Pintu, Rumah, dan Syukur

Sudah lama saya tidak menuliskan surat buatmu, Sayang. Apa kabar sampai hari ini? Ada yang lengang dari anganku. Barangkali bayangmu telah lesap dipeluk waktu. Tetapi saya begitu menikmati hidup yang baru; tanpamu. Saya punya pacar baru, sebut saja namanya puisi. Dia menjadikanku selalu insomnia, jadi menyukai wedang teh dan kopi, dan mengajariku menjadi perempuan.

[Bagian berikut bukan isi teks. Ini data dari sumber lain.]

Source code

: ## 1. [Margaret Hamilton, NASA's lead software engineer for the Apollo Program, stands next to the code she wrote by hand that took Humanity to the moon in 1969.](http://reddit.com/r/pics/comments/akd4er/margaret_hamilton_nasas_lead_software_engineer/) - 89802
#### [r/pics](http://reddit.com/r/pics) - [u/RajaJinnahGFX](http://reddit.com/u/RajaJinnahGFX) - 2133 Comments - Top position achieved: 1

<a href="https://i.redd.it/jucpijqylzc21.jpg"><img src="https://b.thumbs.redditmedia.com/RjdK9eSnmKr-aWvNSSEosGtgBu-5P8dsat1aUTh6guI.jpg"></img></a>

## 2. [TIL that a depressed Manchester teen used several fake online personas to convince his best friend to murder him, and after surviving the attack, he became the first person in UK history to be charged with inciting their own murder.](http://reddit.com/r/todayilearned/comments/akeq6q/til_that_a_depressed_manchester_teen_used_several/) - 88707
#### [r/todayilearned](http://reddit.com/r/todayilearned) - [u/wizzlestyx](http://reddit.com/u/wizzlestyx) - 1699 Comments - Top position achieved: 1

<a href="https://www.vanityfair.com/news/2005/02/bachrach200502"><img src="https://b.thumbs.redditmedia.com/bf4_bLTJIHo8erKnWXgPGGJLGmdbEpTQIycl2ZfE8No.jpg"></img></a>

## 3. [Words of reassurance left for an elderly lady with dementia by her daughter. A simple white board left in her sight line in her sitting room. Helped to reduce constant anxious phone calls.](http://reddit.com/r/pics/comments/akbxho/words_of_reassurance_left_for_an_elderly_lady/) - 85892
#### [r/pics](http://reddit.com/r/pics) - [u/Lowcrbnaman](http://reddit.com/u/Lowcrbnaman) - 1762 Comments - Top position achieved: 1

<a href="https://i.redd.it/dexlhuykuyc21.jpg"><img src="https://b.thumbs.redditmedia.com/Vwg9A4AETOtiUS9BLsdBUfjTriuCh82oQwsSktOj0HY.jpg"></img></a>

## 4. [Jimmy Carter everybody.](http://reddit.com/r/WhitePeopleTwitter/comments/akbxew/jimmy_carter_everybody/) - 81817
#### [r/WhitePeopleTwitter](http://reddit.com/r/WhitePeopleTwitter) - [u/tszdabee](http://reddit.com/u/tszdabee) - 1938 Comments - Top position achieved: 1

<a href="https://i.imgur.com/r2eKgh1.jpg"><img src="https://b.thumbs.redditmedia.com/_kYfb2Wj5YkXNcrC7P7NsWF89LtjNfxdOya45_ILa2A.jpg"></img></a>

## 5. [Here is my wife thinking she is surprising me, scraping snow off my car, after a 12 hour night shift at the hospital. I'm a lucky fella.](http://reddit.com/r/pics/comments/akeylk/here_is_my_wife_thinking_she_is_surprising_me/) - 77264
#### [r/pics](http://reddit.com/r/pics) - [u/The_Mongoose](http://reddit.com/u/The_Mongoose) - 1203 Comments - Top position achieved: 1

Di liburan menuju kuliah semester V, ada yang harus saya syukuri. Pertama, saya bersyukur karena sudah dua tahun mengenalmu. Di sebuah musim yang mengajakku untuk mencium aroma hujan, saya mengenal wajahmu serupa puisi. Entah, ada berapa puisi yang kutujukan kepadamu, tetapi tetap saja saya sembunyikan perasaan ingin memiliki. (Abaikan hal ini!!) Kedua, saya mesti bersyukur sebab Indeks Prestasi semester IV berjumlah 3,72. Saya sungguh tidak puas dengan itu. Apalagi nilai sebuah mata kuliah dengan bobot 3 SKS harus mendapat nilai C+. Barangkali ini pertama kali saya kuliah dengan nilai sejelek itu. Tetapi kata teman-teman saya, IP itu sudah tinggi. Baiklah, tugas saya hanya mensyukuri. Ketiga, saya juga harus bersyukur, saya bisa mengenal puisi. Beberapa puisi saya sudah dimuat di media massa. Saya tidak peduli dengan jangkauannya, baik lokal maupun nasional. Ada satu hal yang harus saya ingat, saya mempunyai doa ibu.

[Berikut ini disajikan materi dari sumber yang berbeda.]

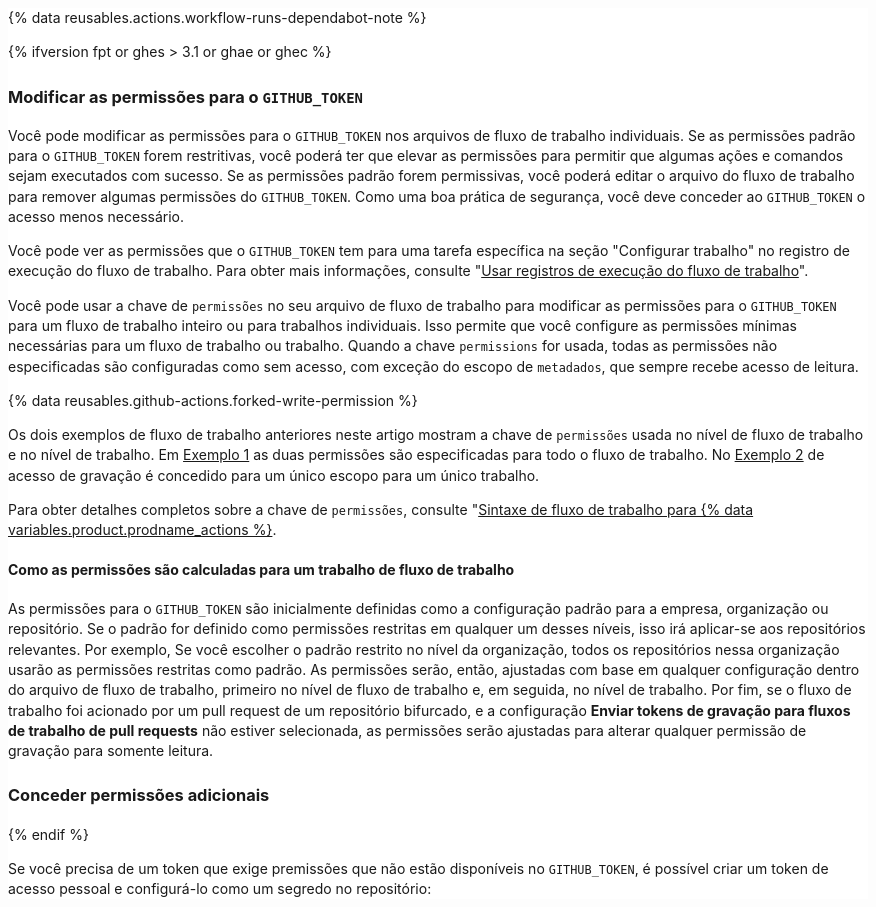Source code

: {% data reusables.actions.workflow-runs-dependabot-note %}

{% ifversion fpt or ghes > 3.1 or ghae or ghec %}
### Modificar as permissões para o `GITHUB_TOKEN`

Você pode modificar as permissões para o `GITHUB_TOKEN` nos arquivos de fluxo de trabalho individuais. Se as permissões padrão para o `GITHUB_TOKEN` forem restritivas, você poderá ter que elevar as permissões para permitir que algumas ações e comandos sejam executados com sucesso. Se as permissões padrão forem permissivas, você poderá editar o arquivo do fluxo de trabalho para remover algumas permissões do `GITHUB_TOKEN`. Como uma boa prática de segurança, você deve conceder ao `GITHUB_TOKEN` o acesso menos necessário.

Você pode ver as permissões que o `GITHUB_TOKEN` tem para uma tarefa específica na seção "Configurar trabalho" no registro de execução do fluxo de trabalho. Para obter mais informações, consulte "[Usar registros de execução do fluxo de trabalho](/actions/managing-workflow-runs/using-workflow-run-logs)".

Você pode usar a chave de `permissões` no seu arquivo de fluxo de trabalho para modificar as permissões para o `GITHUB_TOKEN` para um fluxo de trabalho inteiro ou para trabalhos individuais. Isso permite que você configure as permissões mínimas necessárias para um fluxo de trabalho ou trabalho. Quando a chave `permissions` for usada, todas as permissões não especificadas são configuradas como sem acesso, com exceção do escopo de `metadados`, que sempre recebe acesso de leitura.

{% data reusables.github-actions.forked-write-permission %}

Os dois exemplos de fluxo de trabalho anteriores neste artigo mostram a chave de `permissões` usada no nível de fluxo de trabalho e no nível de trabalho. Em [Exemplo 1](#example-1-passing-the-github_token-as-an-input) as duas permissões são especificadas para todo o fluxo de trabalho. No [Exemplo 2](#example-2-calling-the-rest-api) de acesso de gravação é concedido para um único escopo para um único trabalho.

Para obter detalhes completos sobre a chave de `permissões`, consulte "[Sintaxe de fluxo de trabalho para {% data variables.product.prodname_actions %}](/actions/reference/workflow-syntax-for-github-actions#permissions).

#### Como as permissões são calculadas para um trabalho de fluxo de trabalho

As permissões para o `GITHUB_TOKEN` são inicialmente definidas como a configuração padrão para a empresa, organização ou repositório. Se o padrão for definido como permissões restritas em qualquer um desses níveis, isso irá aplicar-se aos repositórios relevantes. Por exemplo, Se você escolher o padrão restrito no nível da organização, todos os repositórios nessa organização usarão as permissões restritas como padrão. As permissões serão, então, ajustadas com base em qualquer configuração dentro do arquivo de fluxo de trabalho, primeiro no nível de fluxo de trabalho e, em seguida, no nível de trabalho. Por fim, se o fluxo de trabalho foi acionado por um pull request de um repositório bifurcado, e a configuração **Enviar tokens de gravação para fluxos de trabalho de pull requests** não estiver selecionada, as permissões serão ajustadas para alterar qualquer permissão de gravação para somente leitura.

### Conceder permissões adicionais
{% endif %}

Se você precisa de um token que exige premissões que não estão disponíveis no `GITHUB_TOKEN`, é possível criar um token de acesso pessoal e configurá-lo como um segredo no repositório:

Percayalah, Sayang. Saya mencintaimu. Bukan karena puisi, kata-kata, atau parasmu yang rupawan. Ada debar yang ingar ketika kamu lewat dalam bayang. Belakangan ini saya mengingat sebuah benda bernama over pal. Saya menginginkan bersamamu sepertinya. Bagaimana? Di sebuah pintu yang berderit, kamu juga suka memainkannya, membuka dan menutupnya, menikmati suara jerit pintu yang aus. Saya pernah kehilangan kunci pintu. Tidak ada yang bisa menemukannya, apalagi kunci itu hanya satu. Suatu hari, dengan melewati jendela layaknya pencuri, seseorang masuk untuk mendobraknya dari dalam. Kebetulan pintu itu terdiri dari dua potong. Hari itu juga, saya ke sebuah toko besi dan membeli over pal bersama gembok. Saya terdiam di depan benda material bangunan itu, tetapi ada yang saya inginkan dari mereka. Soal over pal, satu bagian dengan bagian lainnya ada kalanya terbuka, menjauh, dan sama-sama menunggu seorang menutup pintu. Merekatkannya kembali, ke dalam kesetiaan yang tak terbatas. Satu lagi, saya juga membeli gembok. Tentu saja, Sayang, bersama kuncinya. Bukankah sebuah kunci hanya akan bisa memasuki gembok yang satu; jodohnya, dan tidak akan mau membuka hatinya kepada gembok yang lain? Ini bukan soal impianku untuk pergi ke Paris lalu menggembok cinta kita. Bukan. Sama sekali saya tidak memikirkan itu. Tetapi kita pun harus memilih. Kamu menjadi over pal atau menjadi gembok. Agar kita saling menutup rapat daun pintu yang rusak itu, dengan sederhana yang paling puisi.


Purwokerto, 06 Agustus 2015, 00.00 WIB.